But aircraft that excel at subsonic flight are inefficient at Mach speeds, and vice versa. The answer is Switchblade, an unmanned, shape-changing plane concept under development by Northrop Grumman.

When completed (target date: 2020), it will cruise with its 200-foot-long wing perpendicular to its engines like a normal airplane. But just before the craft breaks the sound barrier, its single wing will swivel around 60 degrees (hence the name) so that one end points forward and the other back.

This oblique configuration redistributes the shock waves that pile up in front of a plane at Mach speeds and cause drag. When the Switchblade returns to subsonic speeds, the wing will rotate back to perpendicular.

Smart plan. Now for the hard part: designing the thing. DARPA, the Pentagon's way-out research arm, has coughed up $10.3 million to Northrop Grumman to produce a detailed blueprint by November 2007. A flying test vehicle is due about four years later.

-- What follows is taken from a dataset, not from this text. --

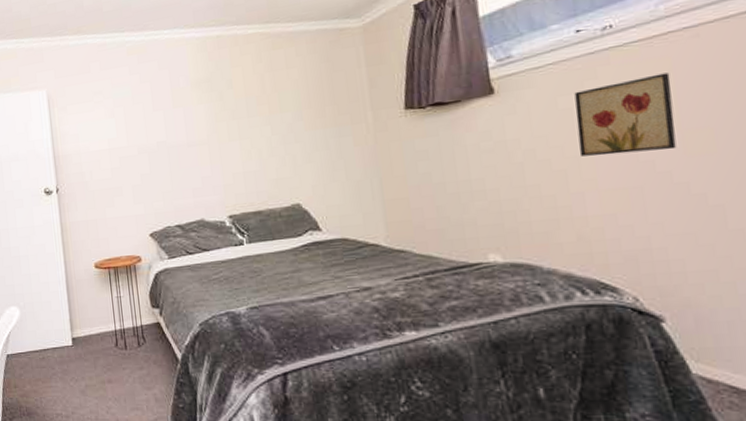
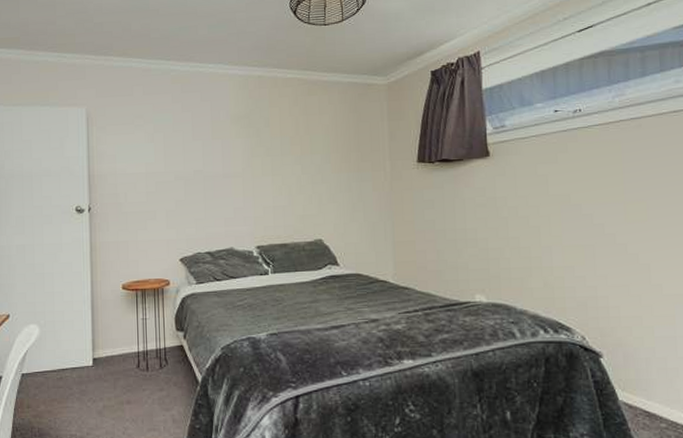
wall art: present [574,72,677,156] -> none [549,153,620,217]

The initial concept calls for a single wing with engines situated in a pod underneath, along with munitions and surveillance equipment. This setup will enable the wing to pivot while the engines remain pointed in the direction the craft is traveling.

This is not the first attempt at an oblique-wing aircraft. SpaceShipOne creator Burt Rutan designed a switch-wing plane with NASA in 1979. But the slanted wings made the craft hard to fly -- when the pilot pulled the nose up, the plane would roll to one side.

The Switchblade, however, is a good candidate to be an unmanned aerial vehicle (UAV). The artificial intelligence used to control UAVs can handle the tricky flight dynamics, and a computer pilot doesn't need to eat, rest, or go to the bathroom -- useful for those 15-plus-hour missions.

If all goes well, DARPA says, a 40-foot-wingspan demonstration model could be ready by 2010, and a full-size Switchblade should be all set for a brawl by 2020.